WHAT YOU ARE ASKED TO DO —
Can you return, word for word, the lines of the listing that start with the line containing "catalogue / barcode: US 2443844" and run through the last line of the listing, with both of those lines included?

INPUT DATA —

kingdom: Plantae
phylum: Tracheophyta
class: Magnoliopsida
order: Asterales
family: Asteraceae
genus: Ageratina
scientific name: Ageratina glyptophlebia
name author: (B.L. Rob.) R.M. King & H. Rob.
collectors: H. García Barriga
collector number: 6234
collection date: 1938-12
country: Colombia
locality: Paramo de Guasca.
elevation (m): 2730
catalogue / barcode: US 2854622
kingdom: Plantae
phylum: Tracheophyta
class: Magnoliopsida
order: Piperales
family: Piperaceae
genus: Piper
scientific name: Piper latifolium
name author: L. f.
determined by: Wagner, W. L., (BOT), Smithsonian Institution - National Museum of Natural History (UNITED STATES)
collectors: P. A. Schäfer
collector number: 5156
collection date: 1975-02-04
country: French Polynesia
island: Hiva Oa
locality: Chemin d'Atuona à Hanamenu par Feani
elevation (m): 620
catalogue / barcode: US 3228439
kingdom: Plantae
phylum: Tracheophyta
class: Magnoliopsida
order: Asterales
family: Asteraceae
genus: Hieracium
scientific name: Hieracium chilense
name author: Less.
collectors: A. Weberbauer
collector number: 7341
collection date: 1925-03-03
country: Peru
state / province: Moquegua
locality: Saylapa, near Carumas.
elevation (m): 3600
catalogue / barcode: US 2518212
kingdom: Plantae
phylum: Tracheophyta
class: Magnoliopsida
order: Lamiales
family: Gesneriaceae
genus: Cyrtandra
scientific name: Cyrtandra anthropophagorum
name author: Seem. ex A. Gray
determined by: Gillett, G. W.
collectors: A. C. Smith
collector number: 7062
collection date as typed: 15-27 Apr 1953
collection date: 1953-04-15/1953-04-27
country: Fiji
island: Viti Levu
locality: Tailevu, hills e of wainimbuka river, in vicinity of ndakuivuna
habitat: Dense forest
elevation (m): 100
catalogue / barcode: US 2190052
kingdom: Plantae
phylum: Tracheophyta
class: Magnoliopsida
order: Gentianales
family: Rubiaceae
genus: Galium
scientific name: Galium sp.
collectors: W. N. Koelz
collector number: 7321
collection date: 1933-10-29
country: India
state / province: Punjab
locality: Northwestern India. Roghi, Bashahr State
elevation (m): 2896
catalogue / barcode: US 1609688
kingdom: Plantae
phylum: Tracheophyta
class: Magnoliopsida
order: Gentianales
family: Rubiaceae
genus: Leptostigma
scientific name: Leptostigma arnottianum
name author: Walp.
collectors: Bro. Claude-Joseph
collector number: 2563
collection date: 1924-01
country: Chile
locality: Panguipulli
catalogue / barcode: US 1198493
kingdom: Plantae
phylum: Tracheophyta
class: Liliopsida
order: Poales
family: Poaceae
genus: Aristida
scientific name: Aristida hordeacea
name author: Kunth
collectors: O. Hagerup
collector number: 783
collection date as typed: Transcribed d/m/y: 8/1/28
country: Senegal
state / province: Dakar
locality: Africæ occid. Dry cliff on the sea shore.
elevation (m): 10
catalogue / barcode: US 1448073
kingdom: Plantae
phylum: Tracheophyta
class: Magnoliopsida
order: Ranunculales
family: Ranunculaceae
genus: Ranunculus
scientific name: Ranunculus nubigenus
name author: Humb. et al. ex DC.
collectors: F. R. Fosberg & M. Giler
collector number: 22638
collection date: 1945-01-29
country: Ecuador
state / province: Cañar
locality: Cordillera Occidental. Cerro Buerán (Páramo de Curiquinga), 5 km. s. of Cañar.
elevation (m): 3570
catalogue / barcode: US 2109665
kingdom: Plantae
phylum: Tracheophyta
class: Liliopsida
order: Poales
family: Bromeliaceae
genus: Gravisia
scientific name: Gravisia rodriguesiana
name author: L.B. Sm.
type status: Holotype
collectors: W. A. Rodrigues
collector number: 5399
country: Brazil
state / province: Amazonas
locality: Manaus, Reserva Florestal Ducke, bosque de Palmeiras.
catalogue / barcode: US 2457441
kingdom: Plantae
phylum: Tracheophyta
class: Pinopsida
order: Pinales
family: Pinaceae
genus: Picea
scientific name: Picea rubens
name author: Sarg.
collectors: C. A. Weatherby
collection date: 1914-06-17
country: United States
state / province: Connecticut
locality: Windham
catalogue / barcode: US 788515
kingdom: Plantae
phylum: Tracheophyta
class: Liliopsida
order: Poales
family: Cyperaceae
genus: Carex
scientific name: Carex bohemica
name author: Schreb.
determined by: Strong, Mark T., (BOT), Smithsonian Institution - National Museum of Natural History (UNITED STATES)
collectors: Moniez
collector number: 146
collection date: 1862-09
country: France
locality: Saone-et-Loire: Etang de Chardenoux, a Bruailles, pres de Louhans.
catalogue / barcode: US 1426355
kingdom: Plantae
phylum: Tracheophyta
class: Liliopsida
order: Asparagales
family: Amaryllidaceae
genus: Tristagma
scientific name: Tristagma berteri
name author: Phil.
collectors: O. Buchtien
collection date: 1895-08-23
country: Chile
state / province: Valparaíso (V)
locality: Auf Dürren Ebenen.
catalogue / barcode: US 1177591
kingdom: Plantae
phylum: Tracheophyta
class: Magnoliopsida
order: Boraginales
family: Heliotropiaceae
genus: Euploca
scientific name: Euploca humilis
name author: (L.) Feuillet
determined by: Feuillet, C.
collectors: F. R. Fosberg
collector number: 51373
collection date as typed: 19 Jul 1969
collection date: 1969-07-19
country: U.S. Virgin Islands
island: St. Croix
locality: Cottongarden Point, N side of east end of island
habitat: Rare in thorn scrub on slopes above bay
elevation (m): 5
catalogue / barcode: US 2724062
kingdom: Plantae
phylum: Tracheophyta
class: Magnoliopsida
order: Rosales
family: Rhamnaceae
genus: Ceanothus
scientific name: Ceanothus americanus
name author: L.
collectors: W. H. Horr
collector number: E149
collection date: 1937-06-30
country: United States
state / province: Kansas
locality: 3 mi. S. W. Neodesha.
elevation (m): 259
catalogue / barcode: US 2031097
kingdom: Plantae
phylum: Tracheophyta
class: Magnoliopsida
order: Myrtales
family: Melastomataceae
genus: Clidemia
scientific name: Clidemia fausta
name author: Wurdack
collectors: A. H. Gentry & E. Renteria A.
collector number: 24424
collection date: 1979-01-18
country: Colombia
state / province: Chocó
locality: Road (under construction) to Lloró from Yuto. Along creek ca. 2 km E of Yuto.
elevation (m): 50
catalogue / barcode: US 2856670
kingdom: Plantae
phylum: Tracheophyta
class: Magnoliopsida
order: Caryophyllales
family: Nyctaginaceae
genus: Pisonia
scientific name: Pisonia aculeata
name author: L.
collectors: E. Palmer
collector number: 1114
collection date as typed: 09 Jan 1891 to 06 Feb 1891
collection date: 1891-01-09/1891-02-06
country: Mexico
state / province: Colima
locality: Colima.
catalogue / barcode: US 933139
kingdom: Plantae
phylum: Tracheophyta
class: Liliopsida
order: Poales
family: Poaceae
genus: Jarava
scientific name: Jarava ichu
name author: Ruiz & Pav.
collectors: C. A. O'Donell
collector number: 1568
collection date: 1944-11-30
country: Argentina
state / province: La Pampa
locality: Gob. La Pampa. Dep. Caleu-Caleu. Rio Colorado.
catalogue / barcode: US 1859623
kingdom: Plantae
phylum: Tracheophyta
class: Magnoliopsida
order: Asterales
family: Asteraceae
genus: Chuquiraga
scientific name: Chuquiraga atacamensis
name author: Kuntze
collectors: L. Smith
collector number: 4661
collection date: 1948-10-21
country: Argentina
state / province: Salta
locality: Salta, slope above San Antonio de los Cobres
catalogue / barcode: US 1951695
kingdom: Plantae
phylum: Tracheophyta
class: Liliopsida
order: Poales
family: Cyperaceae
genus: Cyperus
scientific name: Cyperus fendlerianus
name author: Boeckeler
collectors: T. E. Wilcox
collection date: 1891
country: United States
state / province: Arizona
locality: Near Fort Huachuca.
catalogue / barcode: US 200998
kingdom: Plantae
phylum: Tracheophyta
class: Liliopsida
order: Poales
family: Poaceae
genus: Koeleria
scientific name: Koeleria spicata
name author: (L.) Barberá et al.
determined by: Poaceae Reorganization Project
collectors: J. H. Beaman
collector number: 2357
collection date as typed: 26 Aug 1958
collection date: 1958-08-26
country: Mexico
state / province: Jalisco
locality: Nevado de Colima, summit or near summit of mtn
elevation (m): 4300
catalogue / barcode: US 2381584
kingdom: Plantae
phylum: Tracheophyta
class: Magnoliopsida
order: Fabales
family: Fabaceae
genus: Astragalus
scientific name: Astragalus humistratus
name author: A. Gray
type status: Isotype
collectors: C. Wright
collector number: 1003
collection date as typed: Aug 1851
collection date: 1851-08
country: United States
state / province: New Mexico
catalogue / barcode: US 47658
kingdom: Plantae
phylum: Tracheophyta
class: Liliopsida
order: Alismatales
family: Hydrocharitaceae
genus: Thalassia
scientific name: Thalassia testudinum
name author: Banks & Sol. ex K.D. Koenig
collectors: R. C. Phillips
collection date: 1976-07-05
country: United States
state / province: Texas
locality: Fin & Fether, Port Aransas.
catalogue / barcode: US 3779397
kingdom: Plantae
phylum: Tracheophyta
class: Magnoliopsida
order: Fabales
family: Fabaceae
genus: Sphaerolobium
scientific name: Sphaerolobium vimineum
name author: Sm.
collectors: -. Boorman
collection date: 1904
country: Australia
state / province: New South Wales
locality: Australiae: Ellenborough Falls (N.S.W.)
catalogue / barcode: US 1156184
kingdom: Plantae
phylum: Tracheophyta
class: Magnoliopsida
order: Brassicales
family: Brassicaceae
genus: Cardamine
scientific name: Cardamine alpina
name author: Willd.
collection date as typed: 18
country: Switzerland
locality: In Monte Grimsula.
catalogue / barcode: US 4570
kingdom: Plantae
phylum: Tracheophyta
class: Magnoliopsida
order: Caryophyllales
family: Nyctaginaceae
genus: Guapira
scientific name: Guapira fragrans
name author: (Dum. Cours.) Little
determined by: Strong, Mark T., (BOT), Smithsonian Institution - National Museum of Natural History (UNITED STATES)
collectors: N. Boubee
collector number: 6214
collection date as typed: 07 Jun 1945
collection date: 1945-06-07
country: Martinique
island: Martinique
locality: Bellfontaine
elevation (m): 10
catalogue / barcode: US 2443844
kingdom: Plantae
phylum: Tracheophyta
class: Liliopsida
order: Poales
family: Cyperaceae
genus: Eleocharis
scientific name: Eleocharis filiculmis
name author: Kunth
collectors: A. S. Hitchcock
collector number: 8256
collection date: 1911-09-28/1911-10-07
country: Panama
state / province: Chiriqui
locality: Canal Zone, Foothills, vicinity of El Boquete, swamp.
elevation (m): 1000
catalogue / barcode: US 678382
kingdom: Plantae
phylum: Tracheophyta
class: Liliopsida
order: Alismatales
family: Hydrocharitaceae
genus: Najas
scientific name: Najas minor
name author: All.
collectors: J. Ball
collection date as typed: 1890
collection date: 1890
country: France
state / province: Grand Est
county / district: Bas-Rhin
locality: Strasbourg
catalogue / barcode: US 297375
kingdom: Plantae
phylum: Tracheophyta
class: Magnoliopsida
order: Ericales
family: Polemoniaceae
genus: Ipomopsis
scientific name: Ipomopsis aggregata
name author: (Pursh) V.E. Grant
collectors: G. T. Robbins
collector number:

EXERCISE RESULT —
catalogue / barcode: US 2443844
kingdom: Plantae
phylum: Tracheophyta
class: Liliopsida
order: Poales
family: Cyperaceae
genus: Eleocharis
scientific name: Eleocharis filiculmis
name author: Kunth
collectors: A. S. Hitchcock
collector number: 8256
collection date: 1911-09-28/1911-10-07
country: Panama
state / province: Chiriqui
locality: Canal Zone, Foothills, vicinity of El Boquete, swamp.
elevation (m): 1000
catalogue / barcode: US 678382
kingdom: Plantae
phylum: Tracheophyta
class: Liliopsida
order: Alismatales
family: Hydrocharitaceae
genus: Najas
scientific name: Najas minor
name author: All.
collectors: J. Ball
collection date as typed: 1890
collection date: 1890
country: France
state / province: Grand Est
county / district: Bas-Rhin
locality: Strasbourg
catalogue / barcode: US 297375
kingdom: Plantae
phylum: Tracheophyta
class: Magnoliopsida
order: Ericales
family: Polemoniaceae
genus: Ipomopsis
scientific name: Ipomopsis aggregata
name author: (Pursh) V.E. Grant
collectors: G. T. Robbins
collector number:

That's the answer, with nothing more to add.